Dans Adbusters, on trouve plein d'articles critiques sur notre société
de masse et surtout, on y propose des outils pour sensibiliser les jeunes
à ce qu'est la manipulation médiatique et des outils pour
les aider dans leurs actions: vidéocassettes, posters, annonces télévision,
etc. Adbusters suscite la créativité anti-publicitaire chez
ses lecteurs.
Parfois, cette contrepublicité créée par les jeunes
manque de goût. Mais ce dont je suis sûr, c'est qu'elle suscite
et suscitera dans l'avenir un intérêt de plus en plus grand
pour un mouvement de défense contre l'envahissement massmédiatique
et publicitaire. Et je m'engage à les aider. Suis-je en train de
cracher sur le pain qui m'a nourri? Il faut bien recracher la nourriture
qui est poison.
Oui, je pense que les publicitaires s'acharnent à coincer nos
jeunes par des promesses de Bonheur factice. Il appartient désormais
à nos jeunes de mettre au jour les mirages de la publicité.

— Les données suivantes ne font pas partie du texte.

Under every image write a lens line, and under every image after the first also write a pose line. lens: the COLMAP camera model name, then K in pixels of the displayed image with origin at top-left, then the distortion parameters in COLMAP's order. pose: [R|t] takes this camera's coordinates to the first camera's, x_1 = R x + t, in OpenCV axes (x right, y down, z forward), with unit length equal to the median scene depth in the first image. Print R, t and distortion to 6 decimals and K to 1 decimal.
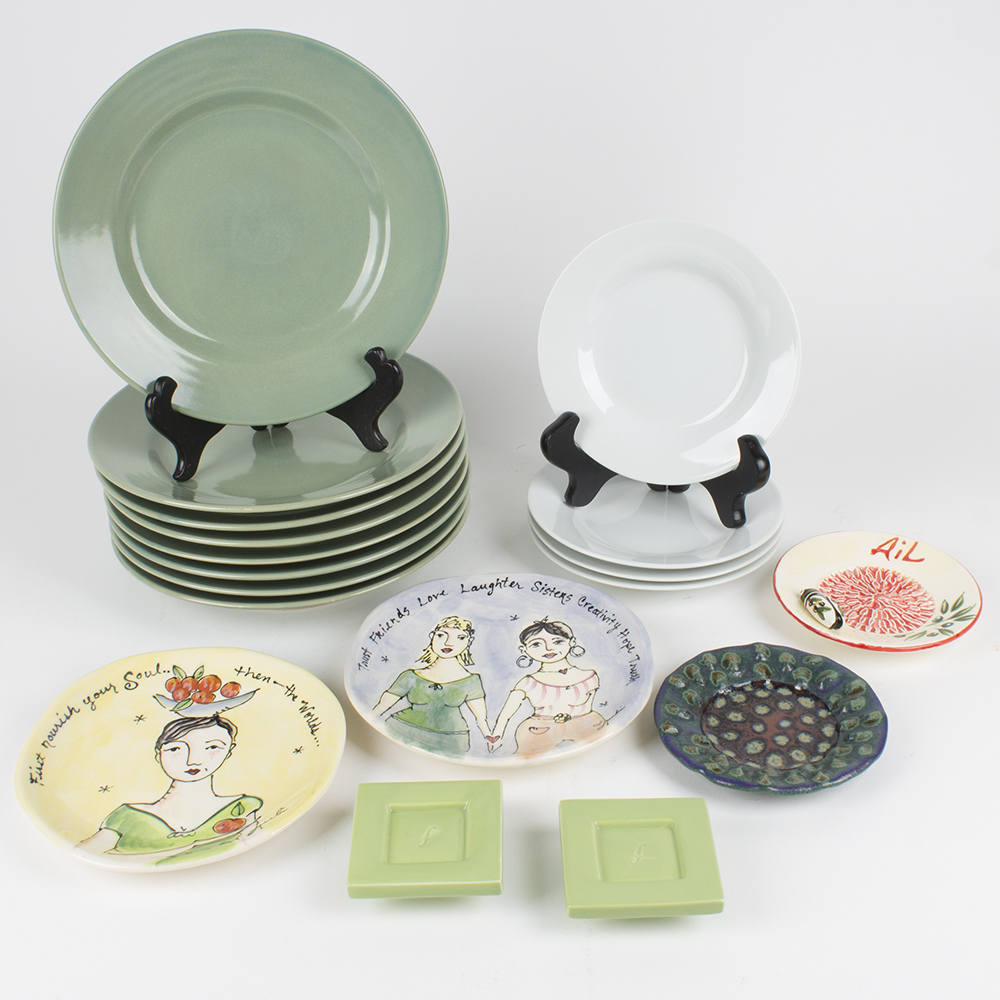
lens RADIAL K [[1525.9, 0, 502.6], [0, 1525.9, 499.9], [0, 0, 1]] dist [-0.134485, 0.000000]
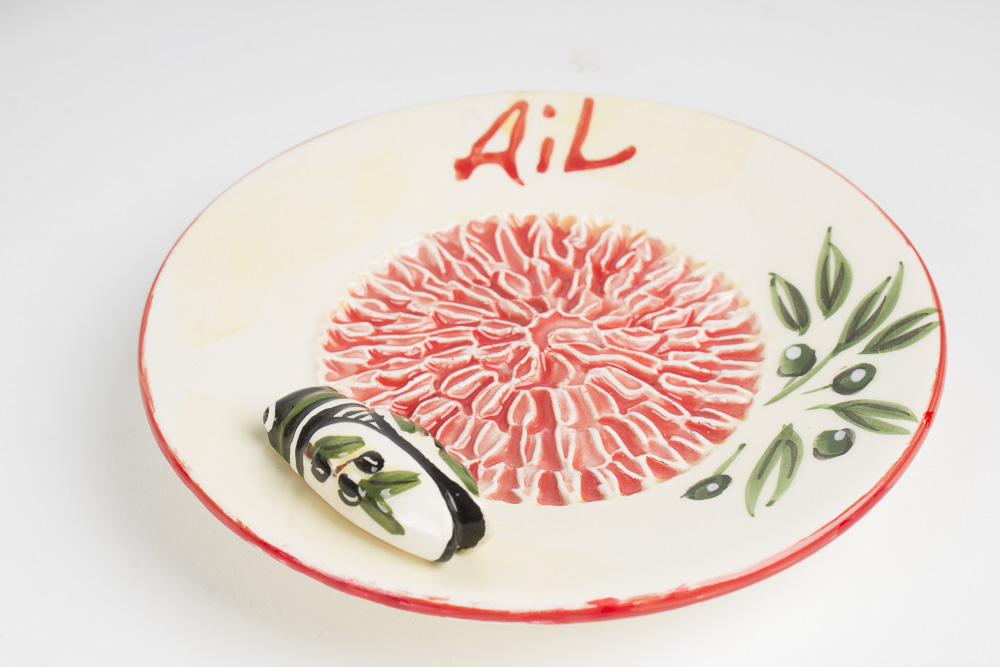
lens RADIAL K [[1505.6, 0, 500.9], [0, 1505.6, 333.8], [0, 0, 1]] dist [-0.021477, 0.000000]
pose [[0.898634, -0.297498, 0.322416, 0.160364], [0.247487, 0.950606, 0.187345, 0.013038], [-0.362225, -0.088561, 0.927874, 0.780539]]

Ou à tourner le bouton de leur appareil.
Dans ce monde-là, tout est mesuré à l'aune de l'argent.
&laqno; Combien ça coûte? Combien ça rapporte? »
Voilà les questions toujours à l'esprit de ce monde-là.
Évidemment la droiture morale d'un jeune, l'amour d'une mère,
la disponibilité d'un père, sont des variables tellement secondaires
quand il s'agit de mesurer le produit national brut. Si l'argent est la
valeur la plus importante, les autres valeurs le sont moins. Les références
morales fondamentales deviennent plus floues, s'estompent dans la brume
du plaisir immédiat.
Il arrive même que, dans notre société, ceux qui
sont d'une grande rigidité morale passent pour des fous. Ces chrétiens
qui ont la réputation d'une honnêteté scrupuleuse ont
l'air bizarres dans notre monde. Une personne "normale" joue normalement
sur les franges de l'honnêteté. Conséquemment, tout
bureaucrate "normal" présume que le citoyen "normal" est
un fraudeur moyen.
En définitive, c'est nous qui corrompons notre jeunesse, qui lui
affirmons que tout se juge à l'étalon or. Reconnaissons au
moins avant de laisser notre place à la génération
suivante que le Bonheur, lui, ne se mesure pas à l'aune de l'économie.
Laissons à nos jeunes un vrai héritage: admettons que nous
nous sommes trompés. Avouons que nous n'avons pas trouvé le
Bonheur dans l'argent, les biens matériels, les objets et le mode
de vie vanté par la publicité.
Et apprenons-leur, avec le chanteur Michel Rivard, à se défier
des faux prophètes:
« Cher monsieur le marchand de bonheur
Vous n'êtes pas méchant, juste un peu menteur
Comme tous les marchands, comme tous les vendeurs
Vous voulez votre argent, moi je veux mon bonheur. »
Les générations à venir nous en seront reconnaissantes.
Autrement, nous les abandonnons à la petite mort de la société
de consommation qui finira par les consumer.